• **What you need to do**: Reproduce the Georgy Ivanishchev biography in full, word for word.

• **Document segment**:
════════════════

- Ivanishchev, 1948
- Native name: Георгий Степанович Иванищев
- Born: 2 April 1914 Grigoryevka Pervaya, Orenburgsky Uyezd, Orenburg Governorate, Russian Empire
- Died: 12 March 1968 (aged 53) Kharkov, Ukrainian SSR, Soviet Union
- Allegiance: Soviet Union
- Branch: Red Army (Soviet Army from 1946)
- Service years: 1936–1964
- Rank: Major general
- Commands: 21st Guards Mechanized Division; 20th Guards Rifle Division;
- Conflicts: World War II
- Awards: Hero of the Soviet Union; Order of Lenin;

= Georgy Ivanishchev =

Georgy Stepanovich Ivanishchev (2 April 1914 – 12 March 1968) was a Soviet Army major general and a Hero of the Soviet Union.

== Early life and prewar service ==
Georgy Stepanovich Ivanishchev was born to a peasant family on 2 April 1914 in the village of Grigoryevskaya Pervaya, Orenburg Oblast. After completing middle school, he graduated from the Higher Communist Agricultural School. From his youth Ivanishchev was active in the Komsomol organization, working as head of the cultural and education department of the Oktyabrsky District Komsomol committee, and from August 1933 was a propagandist and assistant head of the political department for the Komsomol of the Krasnovostochny machine tractor station. In August 1934 he rose to become secretary of the Yekaterinovsky District Komsomol and in August 1936 became head of the political education department of the Orenburg City Komsomol Committee.

Conscripted into the Red Army on 4 November 1936, Ivanishchev was enrolled as a cadet in the regimental school of the 44th Cavalry Regiment of the 11th Cavalry Division of the Belorussian Military District. After graduating from the regimental school in September 1937 he served in the divisional separate communications squadron as a squad leader, assistant platoon commander and starshina. From January to November 1938 he studied at the Kharkov Military Communications School, before being transferred to the Kharkov Military-Political School. In August 1939 he graduated from the latter and was sent to serve as assistant head of the political department responsible for the Komsomol in the 132nd Rifle Division of the Odessa Military District. Ivanishchev entered the Lenin Military-Political Academy in Moscow in October 1940.

════════════════

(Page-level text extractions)
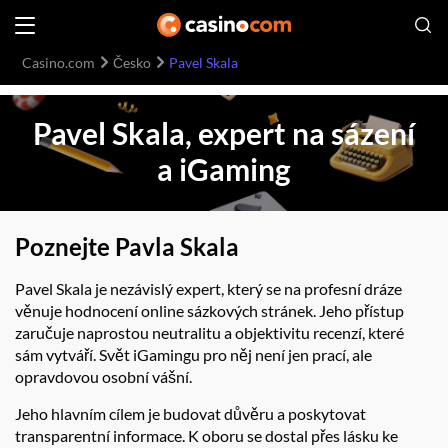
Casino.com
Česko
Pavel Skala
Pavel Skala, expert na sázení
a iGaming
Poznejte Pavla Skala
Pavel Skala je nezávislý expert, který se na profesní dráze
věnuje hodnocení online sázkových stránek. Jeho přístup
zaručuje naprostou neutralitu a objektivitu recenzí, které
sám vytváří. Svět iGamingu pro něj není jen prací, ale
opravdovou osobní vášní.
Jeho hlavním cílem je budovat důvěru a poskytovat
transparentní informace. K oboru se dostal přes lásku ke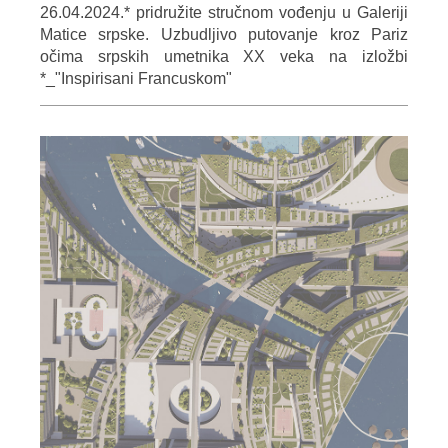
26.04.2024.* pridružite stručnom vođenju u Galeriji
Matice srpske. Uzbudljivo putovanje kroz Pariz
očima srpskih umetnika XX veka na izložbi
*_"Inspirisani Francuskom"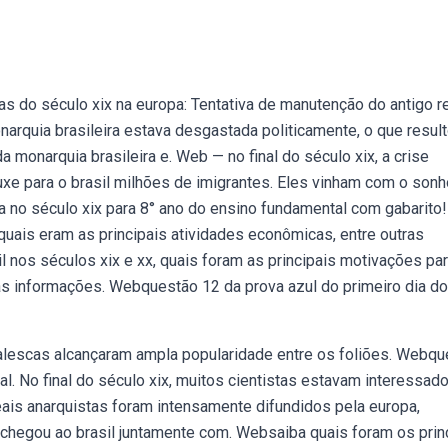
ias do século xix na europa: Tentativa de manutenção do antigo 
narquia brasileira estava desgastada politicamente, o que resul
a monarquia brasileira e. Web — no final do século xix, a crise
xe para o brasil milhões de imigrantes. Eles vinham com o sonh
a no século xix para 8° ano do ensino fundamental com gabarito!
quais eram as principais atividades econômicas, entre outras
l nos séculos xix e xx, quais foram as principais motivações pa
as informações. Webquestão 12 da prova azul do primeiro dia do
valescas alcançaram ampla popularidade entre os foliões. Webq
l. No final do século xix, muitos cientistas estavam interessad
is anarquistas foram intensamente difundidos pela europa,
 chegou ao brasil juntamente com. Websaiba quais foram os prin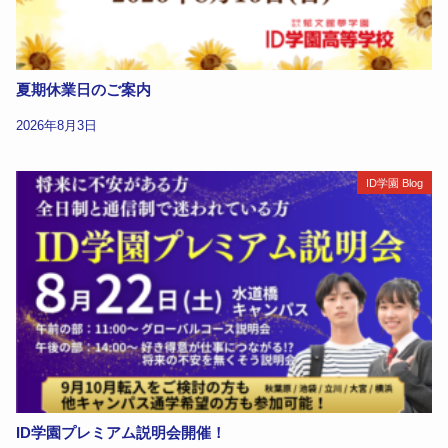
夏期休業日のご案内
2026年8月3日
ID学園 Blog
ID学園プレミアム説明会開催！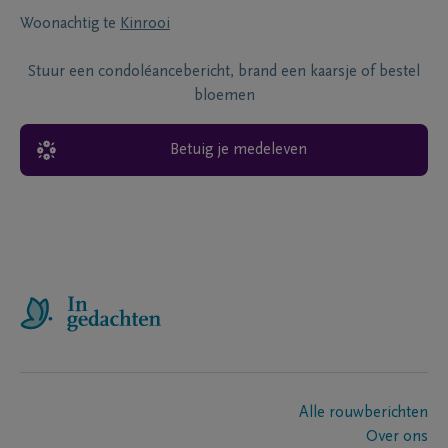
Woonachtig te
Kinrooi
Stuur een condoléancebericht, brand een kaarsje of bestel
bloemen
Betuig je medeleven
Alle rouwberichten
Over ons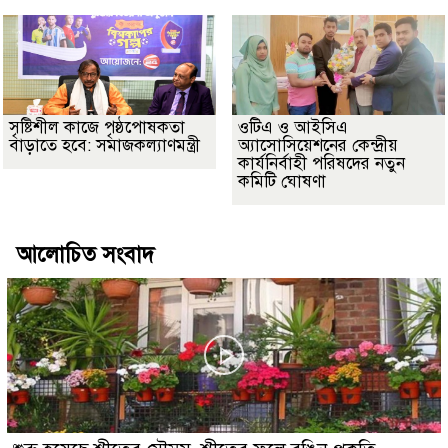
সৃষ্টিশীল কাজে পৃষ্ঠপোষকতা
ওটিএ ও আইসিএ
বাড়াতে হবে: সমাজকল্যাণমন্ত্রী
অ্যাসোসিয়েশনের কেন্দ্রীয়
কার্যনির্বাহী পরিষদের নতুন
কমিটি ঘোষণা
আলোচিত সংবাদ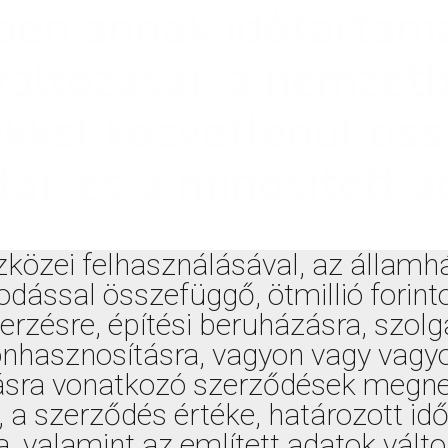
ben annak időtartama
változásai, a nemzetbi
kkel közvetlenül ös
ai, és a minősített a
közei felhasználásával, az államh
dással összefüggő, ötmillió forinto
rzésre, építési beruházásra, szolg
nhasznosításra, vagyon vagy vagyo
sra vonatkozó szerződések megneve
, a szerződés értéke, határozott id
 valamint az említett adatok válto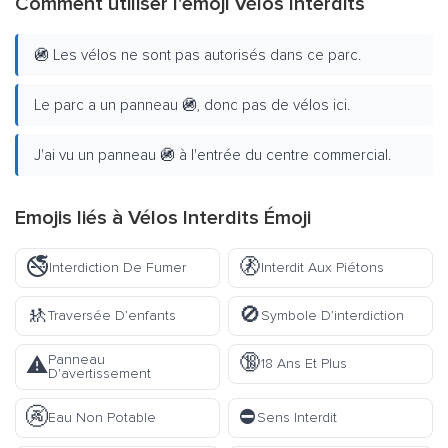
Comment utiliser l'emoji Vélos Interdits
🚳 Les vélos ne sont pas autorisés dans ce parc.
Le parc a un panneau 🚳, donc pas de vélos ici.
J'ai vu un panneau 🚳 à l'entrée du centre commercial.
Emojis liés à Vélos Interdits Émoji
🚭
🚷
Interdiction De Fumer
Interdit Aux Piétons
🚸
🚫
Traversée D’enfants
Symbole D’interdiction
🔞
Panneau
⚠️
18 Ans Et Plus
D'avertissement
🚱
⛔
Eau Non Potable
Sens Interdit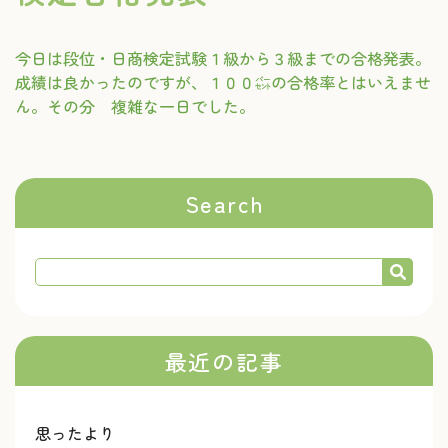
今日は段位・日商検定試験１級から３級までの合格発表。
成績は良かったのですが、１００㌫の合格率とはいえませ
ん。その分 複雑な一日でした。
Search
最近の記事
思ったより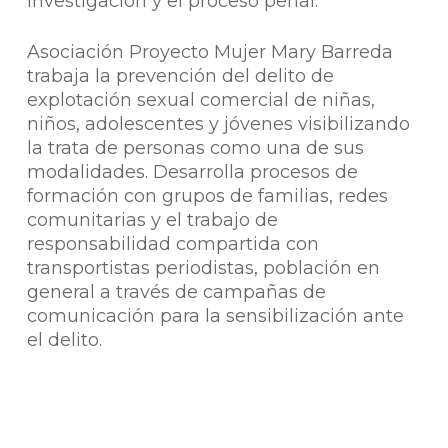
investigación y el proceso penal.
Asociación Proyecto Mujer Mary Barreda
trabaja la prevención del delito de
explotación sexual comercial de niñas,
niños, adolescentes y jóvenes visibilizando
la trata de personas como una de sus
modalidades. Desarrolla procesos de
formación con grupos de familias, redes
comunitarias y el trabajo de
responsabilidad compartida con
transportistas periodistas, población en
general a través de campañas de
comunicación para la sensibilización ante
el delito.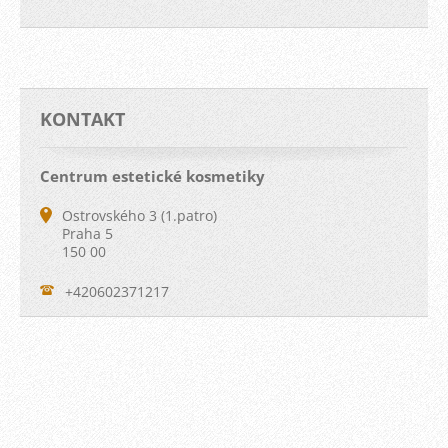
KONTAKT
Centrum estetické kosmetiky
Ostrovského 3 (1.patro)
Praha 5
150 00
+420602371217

════════════════

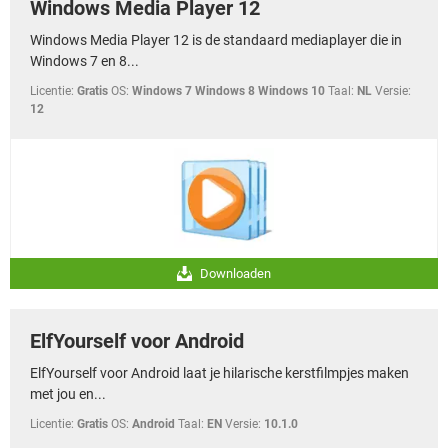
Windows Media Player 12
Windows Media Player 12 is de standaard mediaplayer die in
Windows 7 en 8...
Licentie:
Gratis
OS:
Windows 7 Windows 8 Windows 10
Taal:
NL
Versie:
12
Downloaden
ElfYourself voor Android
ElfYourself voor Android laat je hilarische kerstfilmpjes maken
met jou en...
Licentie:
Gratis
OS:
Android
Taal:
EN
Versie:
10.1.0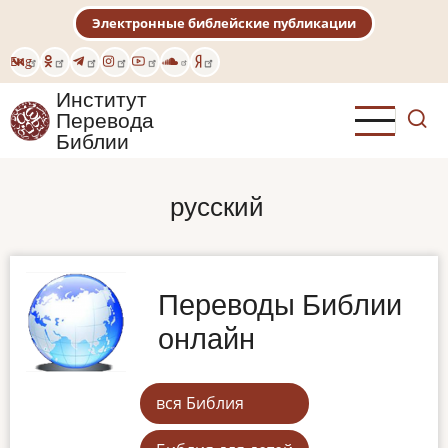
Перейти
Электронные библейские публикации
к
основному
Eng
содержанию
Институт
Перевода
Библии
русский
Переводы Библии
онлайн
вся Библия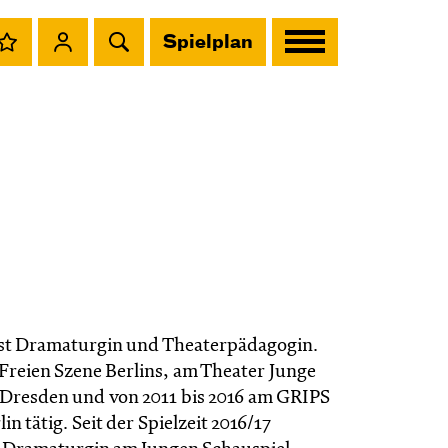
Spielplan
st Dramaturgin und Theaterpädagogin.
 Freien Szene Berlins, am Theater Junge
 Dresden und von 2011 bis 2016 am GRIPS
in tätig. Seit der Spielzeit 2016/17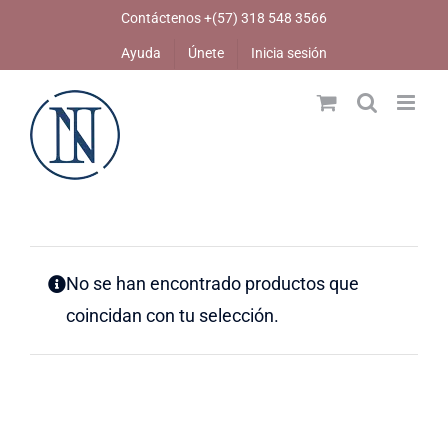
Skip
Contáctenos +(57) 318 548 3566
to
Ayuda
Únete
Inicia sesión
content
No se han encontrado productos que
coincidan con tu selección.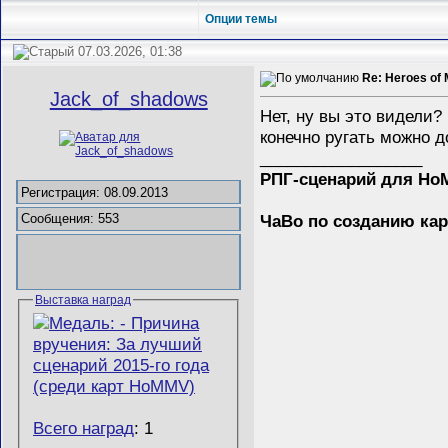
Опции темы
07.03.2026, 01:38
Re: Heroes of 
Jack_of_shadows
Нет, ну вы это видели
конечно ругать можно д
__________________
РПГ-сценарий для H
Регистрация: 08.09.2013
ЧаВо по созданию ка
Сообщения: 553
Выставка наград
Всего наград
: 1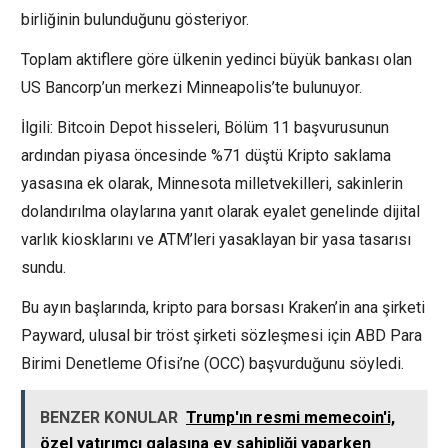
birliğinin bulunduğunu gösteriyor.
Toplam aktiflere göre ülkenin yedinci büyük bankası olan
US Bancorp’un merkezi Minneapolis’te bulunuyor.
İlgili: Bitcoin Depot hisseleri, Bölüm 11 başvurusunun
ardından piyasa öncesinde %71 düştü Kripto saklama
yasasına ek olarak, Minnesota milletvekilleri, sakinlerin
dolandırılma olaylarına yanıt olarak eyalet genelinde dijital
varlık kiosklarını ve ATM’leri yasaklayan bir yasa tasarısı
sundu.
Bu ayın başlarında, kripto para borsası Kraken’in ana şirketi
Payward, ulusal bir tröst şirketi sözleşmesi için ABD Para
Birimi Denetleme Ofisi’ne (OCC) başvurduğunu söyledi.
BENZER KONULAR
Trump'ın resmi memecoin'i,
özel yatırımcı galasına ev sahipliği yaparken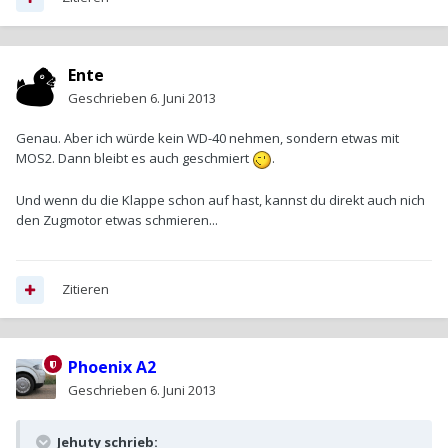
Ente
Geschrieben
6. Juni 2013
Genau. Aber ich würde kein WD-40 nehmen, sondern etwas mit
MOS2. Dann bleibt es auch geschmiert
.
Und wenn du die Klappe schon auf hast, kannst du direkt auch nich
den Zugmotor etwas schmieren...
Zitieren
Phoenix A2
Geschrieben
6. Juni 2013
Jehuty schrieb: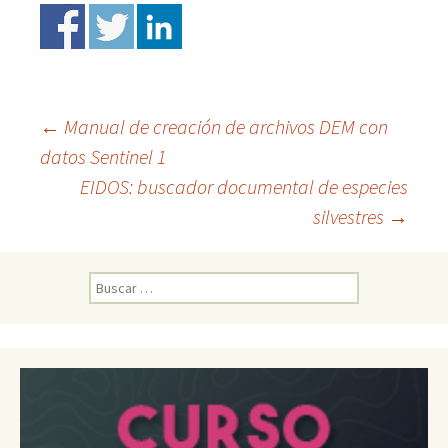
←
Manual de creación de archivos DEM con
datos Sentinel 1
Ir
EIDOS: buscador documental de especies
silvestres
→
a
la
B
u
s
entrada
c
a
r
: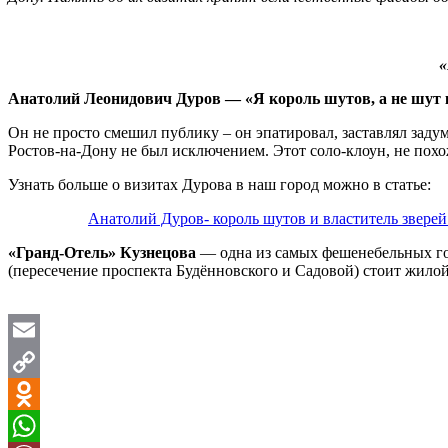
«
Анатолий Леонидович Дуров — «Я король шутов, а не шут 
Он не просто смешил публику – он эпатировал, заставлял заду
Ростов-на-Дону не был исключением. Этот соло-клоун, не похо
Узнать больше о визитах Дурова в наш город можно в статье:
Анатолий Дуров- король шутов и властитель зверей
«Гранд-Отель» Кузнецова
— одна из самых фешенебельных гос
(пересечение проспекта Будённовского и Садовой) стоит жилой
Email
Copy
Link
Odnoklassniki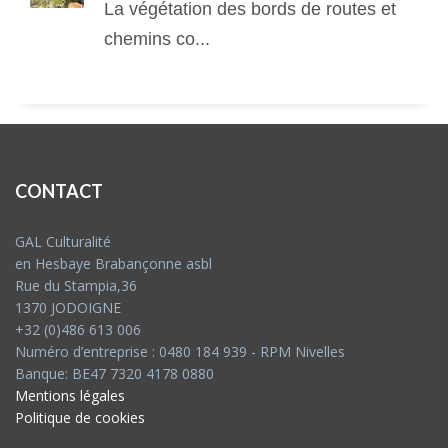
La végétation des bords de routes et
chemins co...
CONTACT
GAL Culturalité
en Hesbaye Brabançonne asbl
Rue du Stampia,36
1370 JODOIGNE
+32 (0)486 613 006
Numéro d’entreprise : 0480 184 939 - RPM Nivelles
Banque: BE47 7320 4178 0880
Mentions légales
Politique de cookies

════════════════

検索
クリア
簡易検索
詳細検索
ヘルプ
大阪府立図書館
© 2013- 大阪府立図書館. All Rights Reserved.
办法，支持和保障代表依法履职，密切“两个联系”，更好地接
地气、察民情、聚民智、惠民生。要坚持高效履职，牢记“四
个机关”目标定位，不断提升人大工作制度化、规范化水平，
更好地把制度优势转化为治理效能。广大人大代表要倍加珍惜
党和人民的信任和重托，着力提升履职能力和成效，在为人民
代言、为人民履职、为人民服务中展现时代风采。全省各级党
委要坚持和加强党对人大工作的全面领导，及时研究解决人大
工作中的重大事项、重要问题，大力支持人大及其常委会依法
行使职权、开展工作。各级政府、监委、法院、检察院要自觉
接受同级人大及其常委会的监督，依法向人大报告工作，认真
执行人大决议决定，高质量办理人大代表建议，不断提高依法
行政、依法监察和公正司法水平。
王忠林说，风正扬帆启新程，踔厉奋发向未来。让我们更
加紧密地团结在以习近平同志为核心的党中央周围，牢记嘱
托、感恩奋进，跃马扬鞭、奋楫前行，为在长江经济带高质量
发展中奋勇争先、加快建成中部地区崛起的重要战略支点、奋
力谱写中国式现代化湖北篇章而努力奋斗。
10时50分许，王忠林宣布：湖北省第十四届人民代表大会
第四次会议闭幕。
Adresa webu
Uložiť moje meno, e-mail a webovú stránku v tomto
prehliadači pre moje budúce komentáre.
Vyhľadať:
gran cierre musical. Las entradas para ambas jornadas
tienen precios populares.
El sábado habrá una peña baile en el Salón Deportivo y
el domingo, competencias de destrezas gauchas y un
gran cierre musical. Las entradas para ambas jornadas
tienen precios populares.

════════════════

• **Task result**:
- Ivanishchev, 1948
- Native name: Георгий Степанович Иванищев
- Born: 2 April 1914 Grigoryevka Pervaya, Orenburgsky Uyezd, Orenburg Governorate, Russian Empire
- Died: 12 March 1968 (aged 53) Kharkov, Ukrainian SSR, Soviet Union
- Allegiance: Soviet Union
- Branch: Red Army (Soviet Army from 1946)
- Service years: 1936–1964
- Rank: Major general
- Commands: 21st Guards Mechanized Division; 20th Guards Rifle Division;
- Conflicts: World War II
- Awards: Hero of the Soviet Union; Order of Lenin;

= Georgy Ivanishchev =

Georgy Stepanovich Ivanishchev (2 April 1914 – 12 March 1968) was a Soviet Army major general and a Hero of the Soviet Union.

== Early life and prewar service ==
Georgy Stepanovich Ivanishchev was born to a peasant family on 2 April 1914 in the village of Grigoryevskaya Pervaya, Orenburg Oblast. After completing middle school, he graduated from the Higher Communist Agricultural School. From his youth Ivanishchev was active in the Komsomol organization, working as head of the cultural and education department of the Oktyabrsky District Komsomol committee, and from August 1933 was a propagandist and assistant head of the political department for the Komsomol of the Krasnovostochny machine tractor station. In August 1934 he rose to become secretary of the Yekaterinovsky District Komsomol and in August 1936 became head of the political education department of the Orenburg City Komsomol Committee.

Conscripted into the Red Army on 4 November 1936, Ivanishchev was enrolled as a cadet in the regimental school of the 44th Cavalry Regiment of the 11th Cavalry Division of the Belorussian Military District. After graduating from the regimental school in September 1937 he served in the divisional separate communications squadron as a squad leader, assistant platoon commander and starshina. From January to November 1938 he studied at the Kharkov Military Communications School, before being transferred to the Kharkov Military-Political School. In August 1939 he graduated from the latter and was sent to serve as assistant head of the political department responsible for the Komsomol in the 132nd Rifle Division of the Odessa Military District. Ivanishchev entered the Lenin Military-Political Academy in Moscow in October 1940.